Counsel considers whether Sargent could challenge the applications of
§ 2B3.1(b)(2)(F) and concludes that Sargent has waived any such challenge. True,
counsel neither presented the argument in his sentencing memorandum nor objected at
the sentencing hearing to the judge’s guidelines calculation, but at most the argument
would be forfeited rather than waived. See United States v. Pankow, 884 F.3d 785, 790–91
(7th Cir. 2018). Assuming then that Sargent merely forfeited an objection and that
review would be for plain error, id. at 790, we nevertheless agree that a challenge to the
applications of § 2B3.1(b)(2)(F) would be frivolous. That guideline provision requires a
two‐level increase in offense level “if a threat of death was made” in furtherance of a
robbery. The judge adopted the probation officer’s recommendation that Sargent and
his coconspirator made death threats in each of the demand notes used in the two
robberies.
As Sargent admitted in his plea agreement, in the first robbery, he waited in a
getaway car while his coconspirator entered the bank and handed the teller a note
stating: “THIS IS A ROBBERY. GIVE ME ALL BIG BILLS FIRST. I HAVE A BOMB IN
THE BAG AND A GUN. HURRY AND NOBODY GETS HURT.” It would be frivolous
to argue that the judge plainly erred in concluding that this statement was a threat of
death in furtherance of a robbery. See U.S.S.G. § 2B3.1 cmt. n.6. Even if the coconspirator
made the threat and not Sargent, the judge could reasonably conclude based on
Sargent’s admissions in his plea agreement that a threat of death was foreseeable. See id.
§ 1B1.3(a)(B)(iii); United States v. Smith, 697 F.3d 625, 636 (7th Cir. 2012).
Sargent also admitted in his plea agreement to the threatening circumstances of
the second bank robbery.
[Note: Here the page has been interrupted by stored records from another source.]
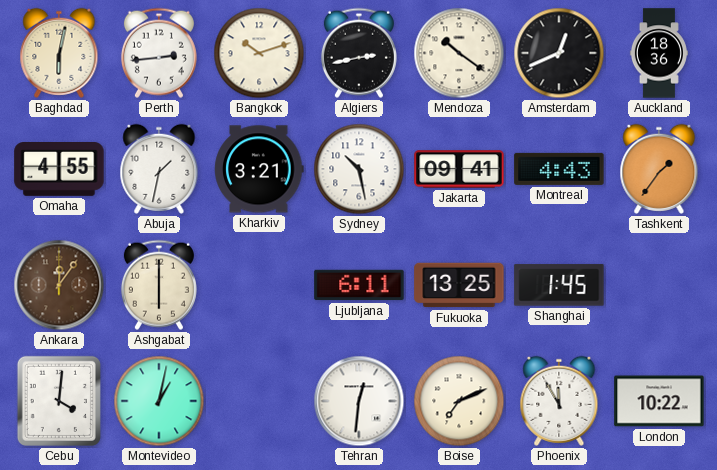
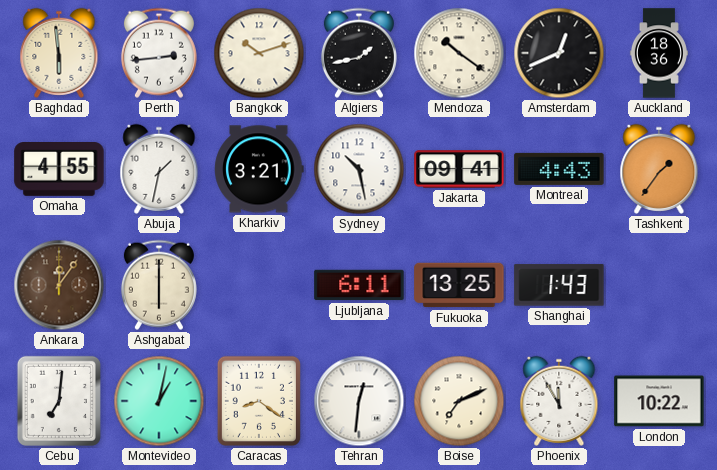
Baghdad: 6:02 -> 5:59
Algiers: 2:43 -> 1:43
Shanghai: 1:45 -> 1:43
Cebu: 4:01 -> 7:01
Caracas: none -> 8:21
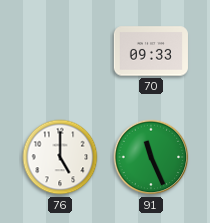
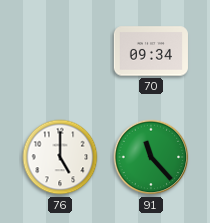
70: 09:33 -> 09:34
91: 11:26 -> 11:23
This time the coconspirator waited in the car while Sargent
entered the bank and handed the teller a note stating: “I have a gun. This is a robbery.
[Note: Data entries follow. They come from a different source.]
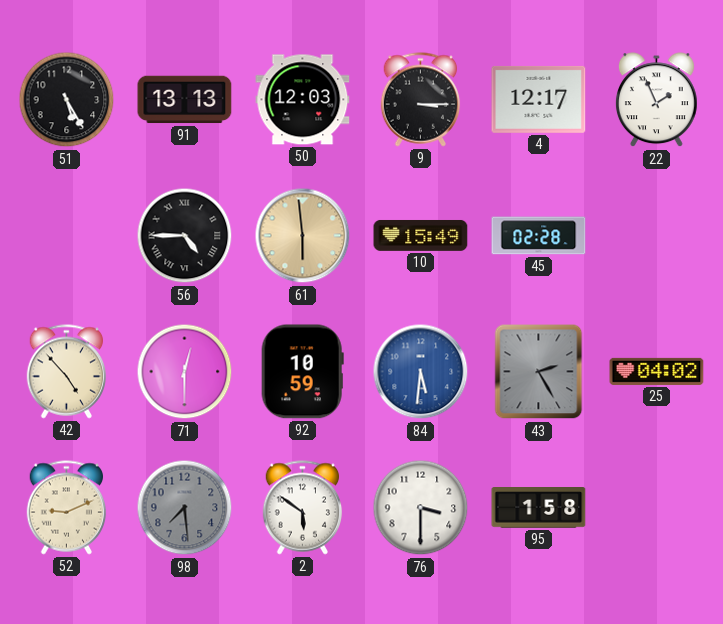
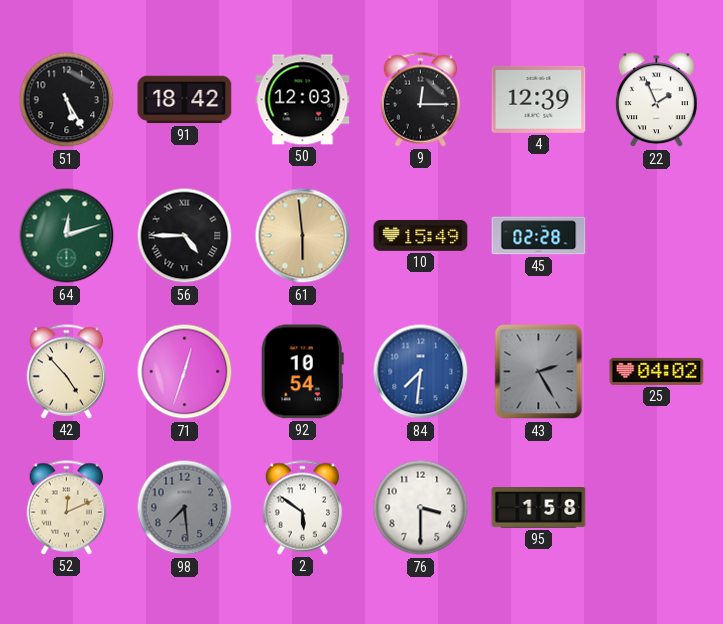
91: 13:13 -> 18:42
9: 3:15 -> 12:15
4: 12:17 -> 12:39
64: none -> 12:12
71: 12:30 -> 12:33
92: 10:59 -> 10:54
84: 5:31 -> 7:31
52: 9:11 -> 12:11
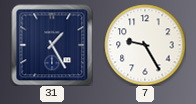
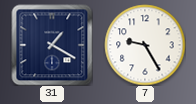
31: 1:25 -> 1:20
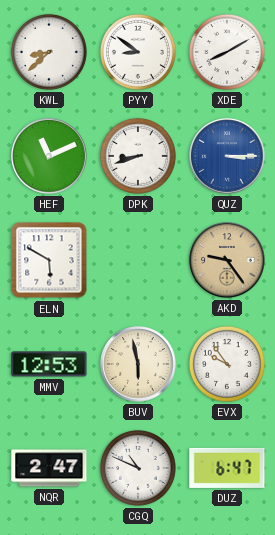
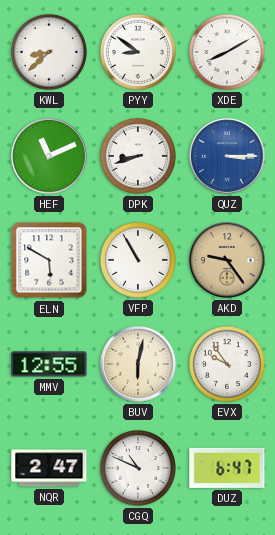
VFP: none -> 10:55
MMV: 12:53 -> 12:55
BUV: 5:58 -> 6:02
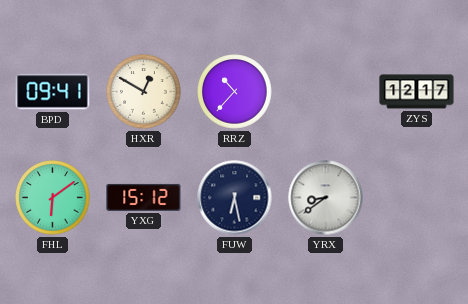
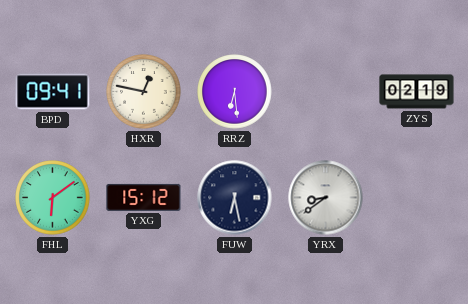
HXR: 12:50 -> 12:47
RRZ: 10:37 -> 6:29
ZYS: 12:17 -> 02:19
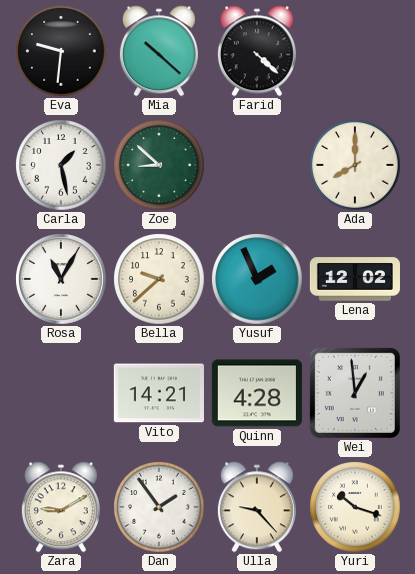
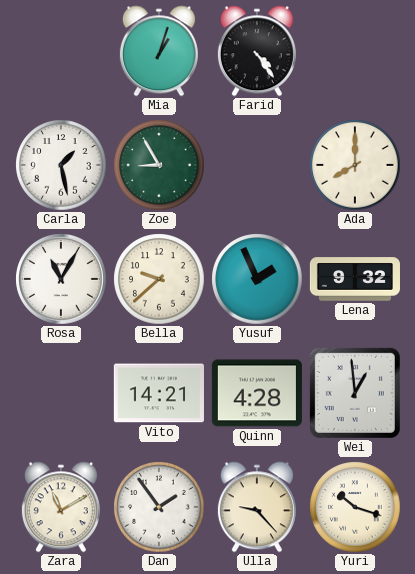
Eva: 9:31 -> none
Mia: 10:22 -> 1:03
Farid: 4:22 -> 4:24
Zoe: 8:52 -> 8:55
Lena: 12:02 -> 9:32
Zara: 9:10 -> 11:10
Give me all the big bills.” As counsel properly observes, it would be frivolous to
challenge this enhancement based on plain error given the absence of any circumstances
that would strip the words “I have a gun” of their “ordinary and expected meaning.”
United States v. Carbaugh, 141 F.3d 791, 794–95 (7th Cir. 1998). Indeed, the judge
No. 18‐1439 Page 3
observed that she was “troubled” by “the fear [Sargent] instilled in the bank teller.” See
U.S.S.G. § 2B3.1 cmt. n.6 (stating that the enhancement applies when the defendant’s
conduct “would instill in a reasonable person, who is a victim of the offense, a fear of
death”).
Next, counsel considers whether Sargent could argue that he should have
received an additional reduction in the offense level for acceptance of responsibility
(three rather than two) because he pleaded guilty before trial. See U.S.S.G. § 3E1.1(b).
Because “the plea [was] on the eve of trial,” the judge did not apply the additional
reduction. That reduction is appropriate only if sought by the government, and here it
was not. See United States v. Deberry, 576 F.3d 708, 709 (7th Cir. 2009). Any such
challenge would therefore be frivolous.
Counsel also correctly concludes that challenging the substantive reasonableness
of Sargent’s sentence would be frivolous. His 70‐month sentence was at the bottom of
his guidelines range of 70 to 87 months (based on a total offense level of 25 and
criminal‐history category of III). A sentence within a properly calculated guidelines
range is presumptively reasonable, United States v. Cunningham, 883 F.3d 690, 701
(7th Cir. 2018), and we see nothing to rebut that presumption. The court sufficiently
considered the relevant sentencing factors under 18 U.S.C. § 3553(a), noting repeatedly
that she was “troubled” by his “very serious” offense and by the “escalating” nature of
his conduct from being “just a lookout” to becoming a robber.
Last, to the extent counsel suggests that Sargent might challenge his effectiveness
in the district court, that claim is best pursued in a collateral proceeding in which the
record can be more fully developed. Massaro v. United States, 538 U.S. 500, 504–05 (2003);
Crutchfield v. Dennison, 910 F.3d 968, 975 (7th Cir. 2018).
We GRANT counsel’s motion to withdraw and DISMISS the appeal.